*** Input records ***

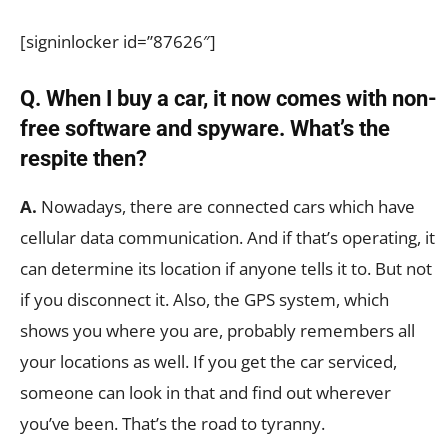
[signinlocker id=”87626″]
Q. When I buy a car, it now comes with non-
free software and spyware. What’s the
respite then?
A.
Nowadays, there are connected cars which have
cellular data communication. And if that’s operating, it
can determine its location if anyone tells it to. But not
if you disconnect it. Also, the GPS system, which
shows you where you are, probably remembers all
your locations as well. If you get the car serviced,
someone can look in that and find out wherever
you’ve been. That’s the road to tyranny.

*** End of Input records ***

Taking the material above as a whole, how many of its lines contain "which"? The reply should be that number alone.

:: Answer section ::
2